▶ [Excerto fornecido]

“Missão pessoa” – Vocação de original consagração

Padre António Jorge dos Santos Almeida, Diocese de Viseu

Uma das dialéticas presentes do tema das vocações de consagração é o da relação entre a dimensão comunitária da vocação e a dimensão pessoal da vocação. Tem-se verificado que, não raramente, esta dimensão pessoal é pouco observada, ficando relegada para um acompanhamento no foro interno, quando existe, mas quase sempre inferiorizado pela consideração da urgência e da dimensão comunitária da vocação, também ela igualmente importante.

▶ [Bloco de dados]
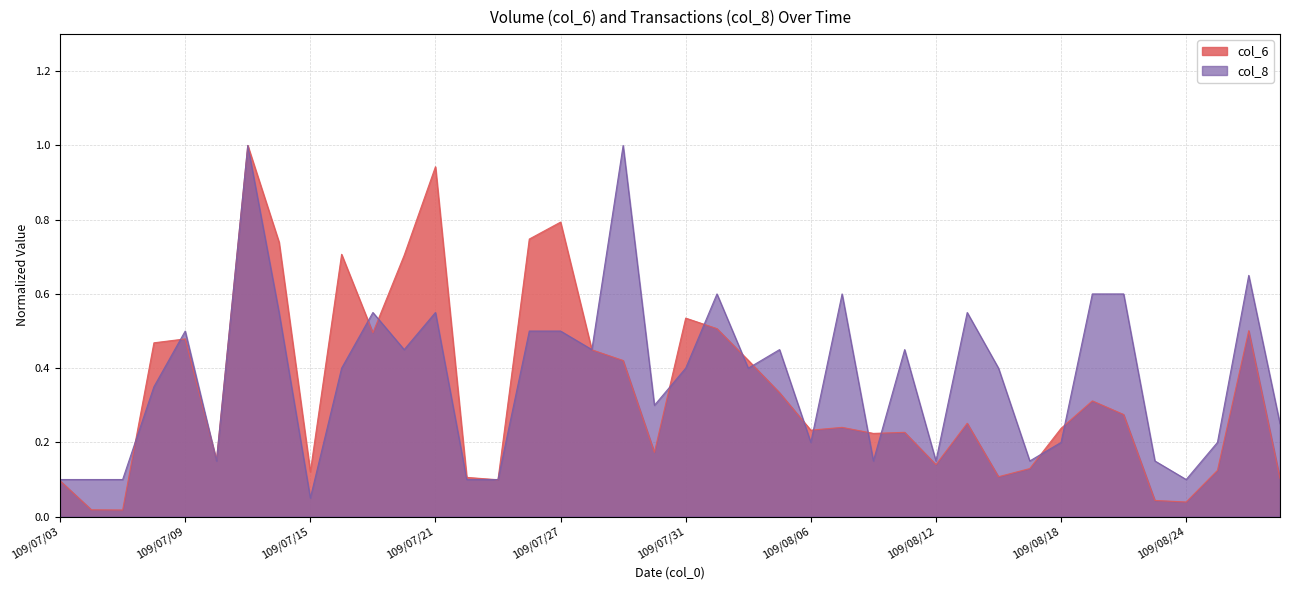

At which category does the chart reach its minimum across all series?

109/07/07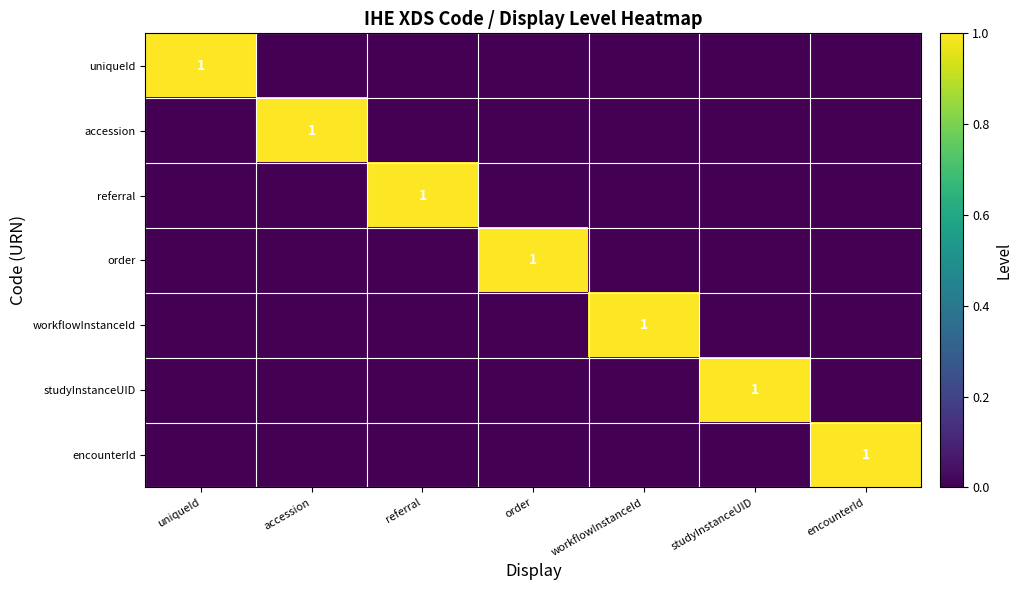

The workflowInstanceId series shows 1 at workflowInstanceId. True or false?

True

▶ [Objetivo da tarefa] Reproduz na íntegra o excerto fornecido acima, sem qualquer alteração.

▶ [Resolução proposta]
“Missão pessoa” – Vocação de original consagração

Padre António Jorge dos Santos Almeida, Diocese de Viseu

Uma das dialéticas presentes do tema das vocações de consagração é o da relação entre a dimensão comunitária da vocação e a dimensão pessoal da vocação. Tem-se verificado que, não raramente, esta dimensão pessoal é pouco observada, ficando relegada para um acompanhamento no foro interno, quando existe, mas quase sempre inferiorizado pela consideração da urgência e da dimensão comunitária da vocação, também ela igualmente importante.